### EXERCISE DETAILS
Restate the whole of the data below word for word, skipping the images.

### DATA EXTRACT
Start of Block

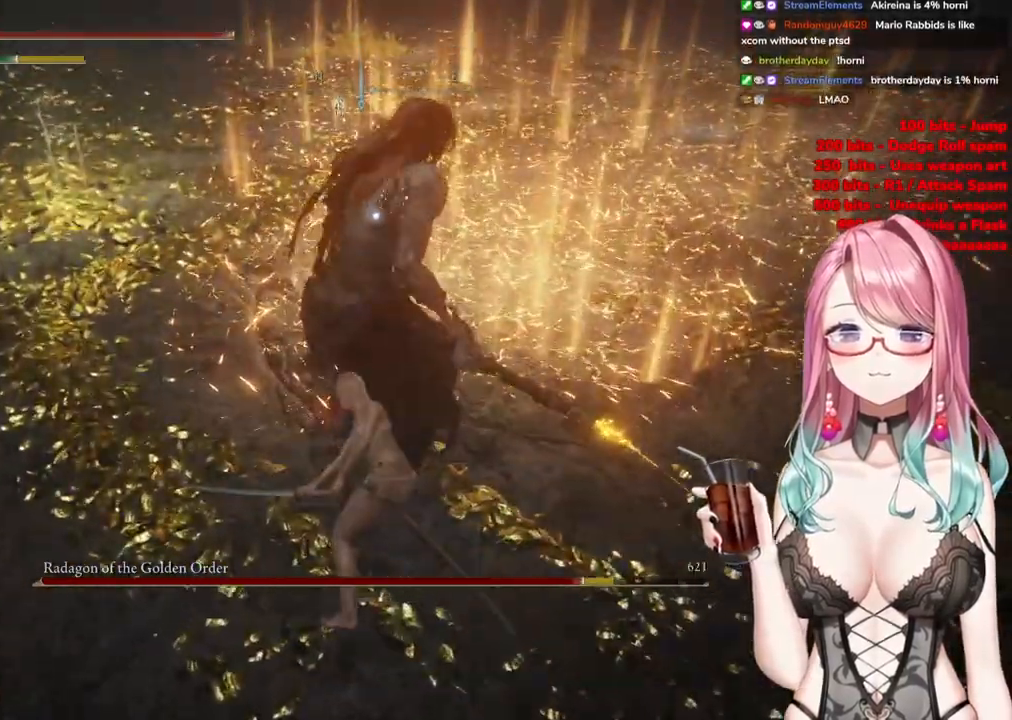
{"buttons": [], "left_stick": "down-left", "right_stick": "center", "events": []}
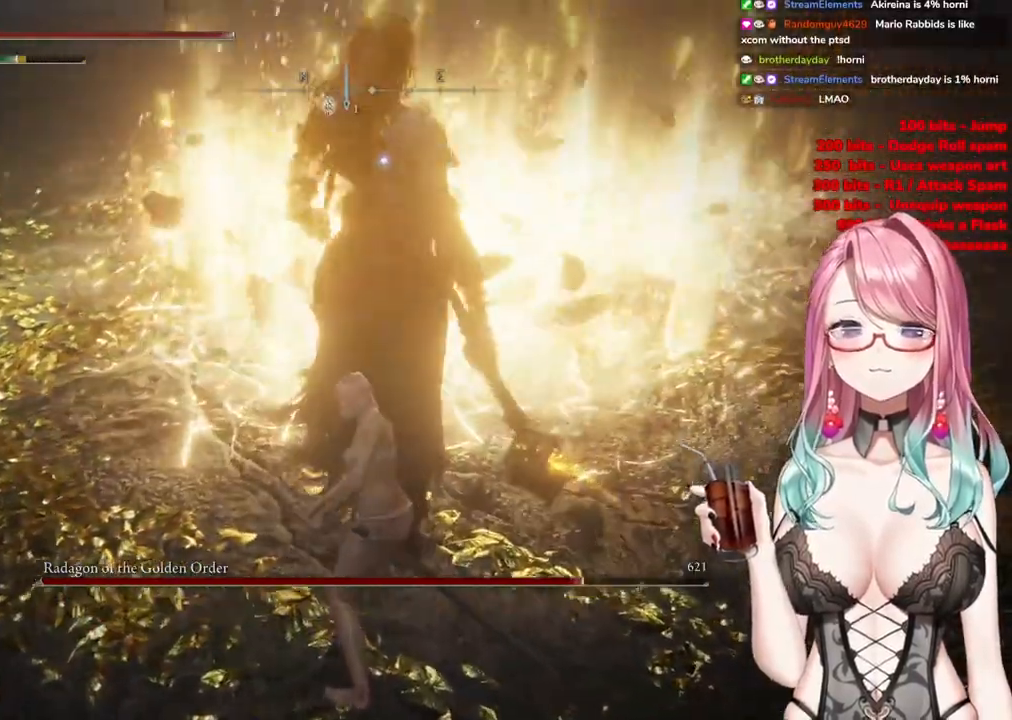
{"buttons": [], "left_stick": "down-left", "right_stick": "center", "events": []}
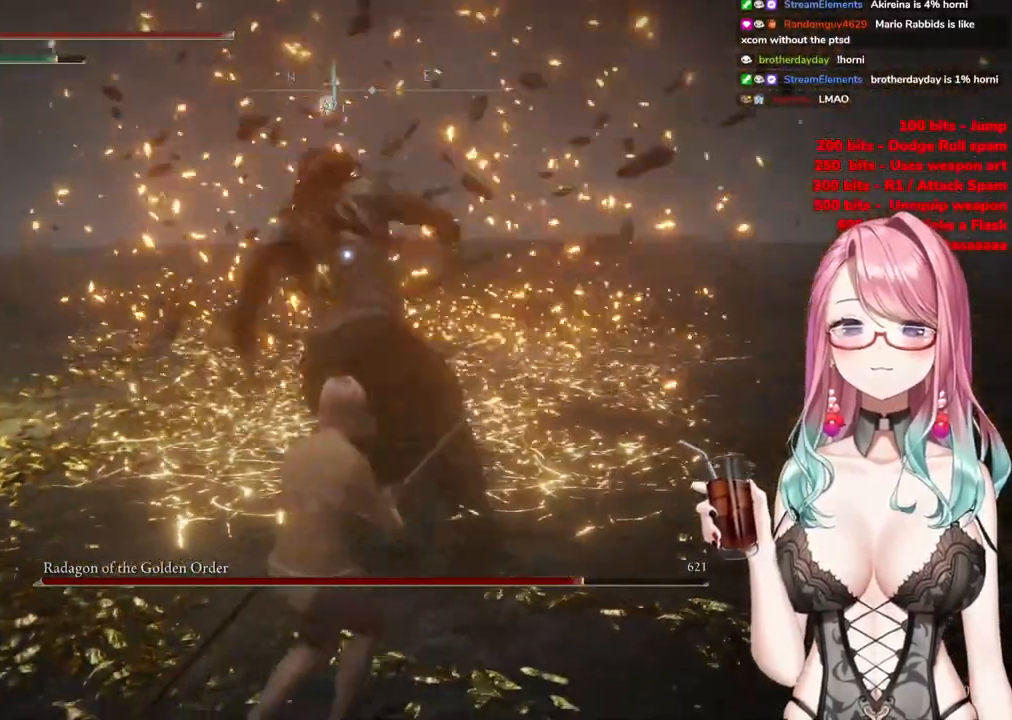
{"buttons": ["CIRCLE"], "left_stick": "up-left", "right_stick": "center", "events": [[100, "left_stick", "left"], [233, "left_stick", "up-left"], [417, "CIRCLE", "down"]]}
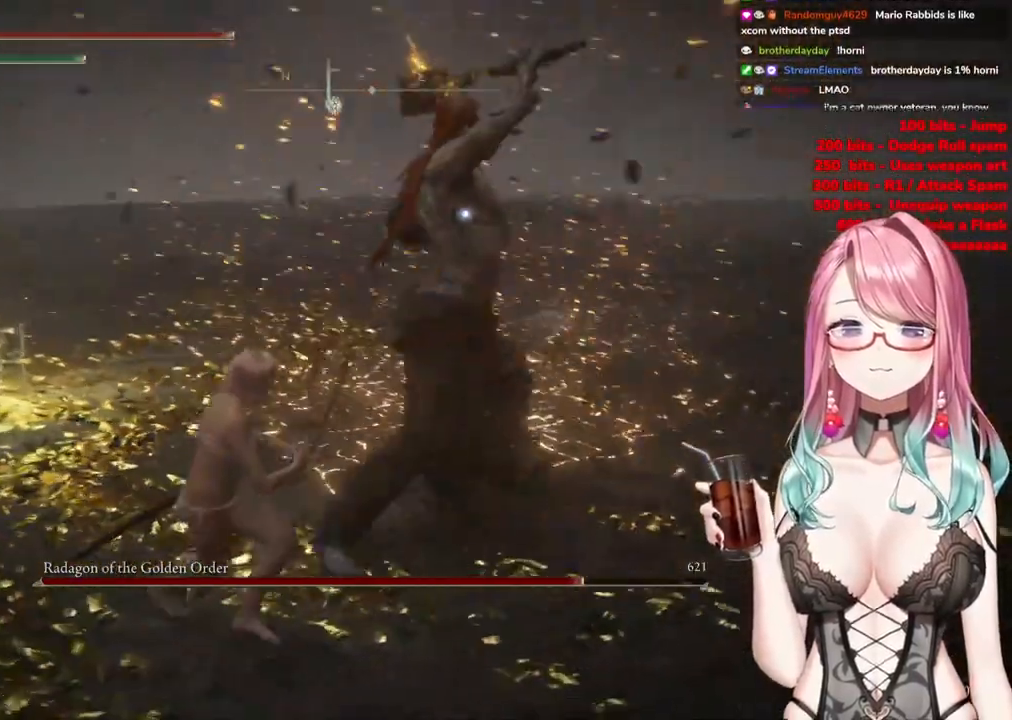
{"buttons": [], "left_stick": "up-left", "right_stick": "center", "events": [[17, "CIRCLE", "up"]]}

End of Block

### SOLUTION FOR THIS TASK
{"buttons": [], "left_stick": "down-left", "right_stick": "center", "events": []}
{"buttons": [], "left_stick": "down-left", "right_stick": "center", "events": []}
{"buttons": ["CIRCLE"], "left_stick": "up-left", "right_stick": "center", "events": [[100, "left_stick", "left"], [233, "left_stick", "up-left"], [417, "CIRCLE", "down"]]}
{"buttons": [], "left_stick": "up-left", "right_stick": "center", "events": [[17, "CIRCLE", "up"]]}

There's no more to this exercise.